■ Request 1
Translate this sentence from the forum thread into Spanish: "One of the values that $1^{-i}$ takes is $1$, but it is not always $1$."
■ Request 2
Revise the forum thread between "One of the values" and "what wolfram reports.", inclusive, so that "returns" takes the place of "reports".

■ Given passage
==================================================

# Why does $1^{-i}$ equal 1? [duplicate]

At one point, I found an equation that works with complex logarithms, but I lost the book that contains the equation. If I feed this to Wolfram|Alpha, it states that $1^{-i}$ is equal to 1. Why is $1^{-i} = 1$?

• because $a^z = \exp(z\log a)$ for any real number $a$? Nov 11, 2014 at 18:17
• Note that we have to be careful with our definition of complex exponentiation. I could claim with equal consistency that $$1^{-i} = (e^{2 \pi i})^{-i} = e^{2 \pi}$$ Nov 11, 2014 at 18:22
• @Omnomnomnom Isn't it somewhat standard to take the $(-\pi,\pi]$ branch of the complex logarithm? Nov 11, 2014 at 18:23
• @user2345215 yes; however, it's occasionally useful to switch branches though (for example, taking $[0,2 \pi)$), and that choice often depends on the context. Nov 11, 2014 at 18:25
• Well $1^z$ is a multi valued function, right? Nov 11, 2014 at 18:25

Since $a^b = e^{b \log a}$, we have

$$1^{-i} = e^{-i \log 1} = e^{-i \cdot 2k\pi i} = e^{2k\pi}$$

Note that in the complex numbers $\log^\mathbb C z = \log^\mathbb R |z| + (2k \pi + \arg z)i$, so there are infinite choices for its value.

One of the values that $1^{-i}$ takes is $1$, but it is not always $1$. If we set $k = 0$, the resulting number it's called principal value (http://en.wikipedia.org/wiki/Principal_value), and that is what wolfram reports.

With $k=0$ you get $e^0 = 1$

• This leaves out the key fact that there are many different choice for $\log(1)$ in the complex numbers. Nov 11, 2014 at 18:27
• @CarlMummert You are correct. It should be fixed now
– Ant
Nov 11, 2014 at 18:30
• There is a typo in the revision. $e^{-i\log i} = e^{-i\cdot 2k\pi i} = e^{2k\pi}$. This will given different values depending on the value of $k$; it's not always $1$. But it is $1$ when $k =0$; this corresponds to the principal value. Nov 11, 2014 at 18:32
• @CarlMummert Thanks! I was superficial :) It is okay now?

==================================================

■ Given material
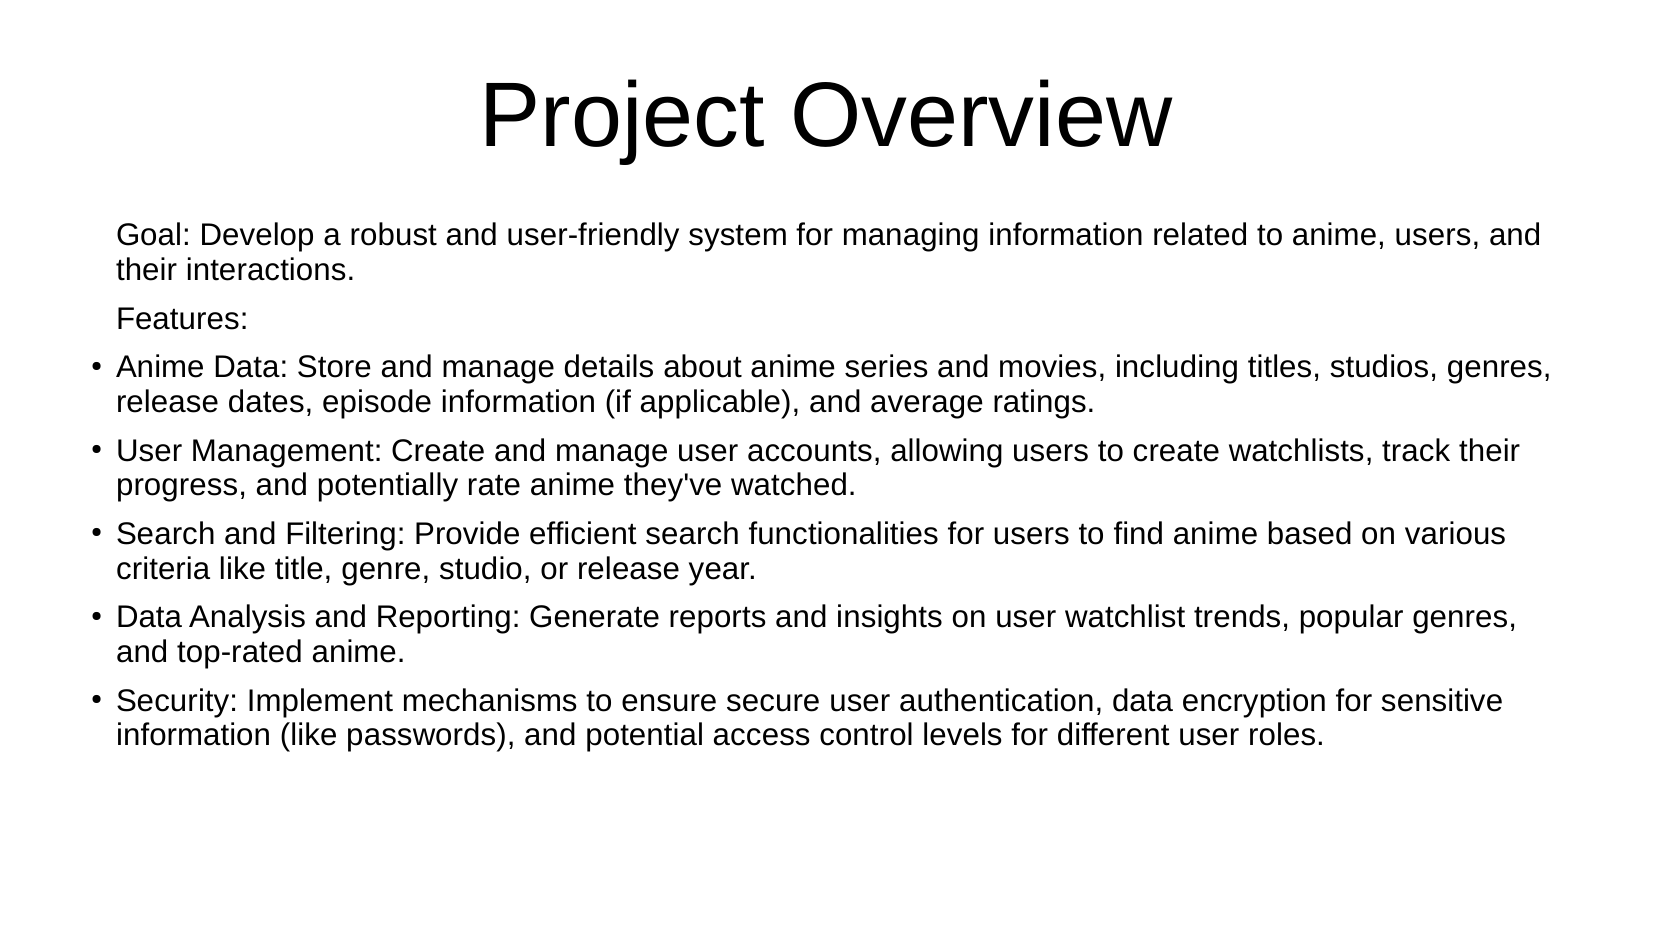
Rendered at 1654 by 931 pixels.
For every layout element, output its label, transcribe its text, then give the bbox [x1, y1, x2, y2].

==================================================

■ Written reply 1
Uno de los valores que toma $1^{-i}$ es $1$, pero no siempre es $1$.

■ Written reply 2
One of the values that $1^{-i}$ takes is $1$, but it is not always $1$. If we set $k = 0$, the resulting number it's called principal value (http://en.wikipedia.org/wiki/Principal_value), and that is what wolfram returns.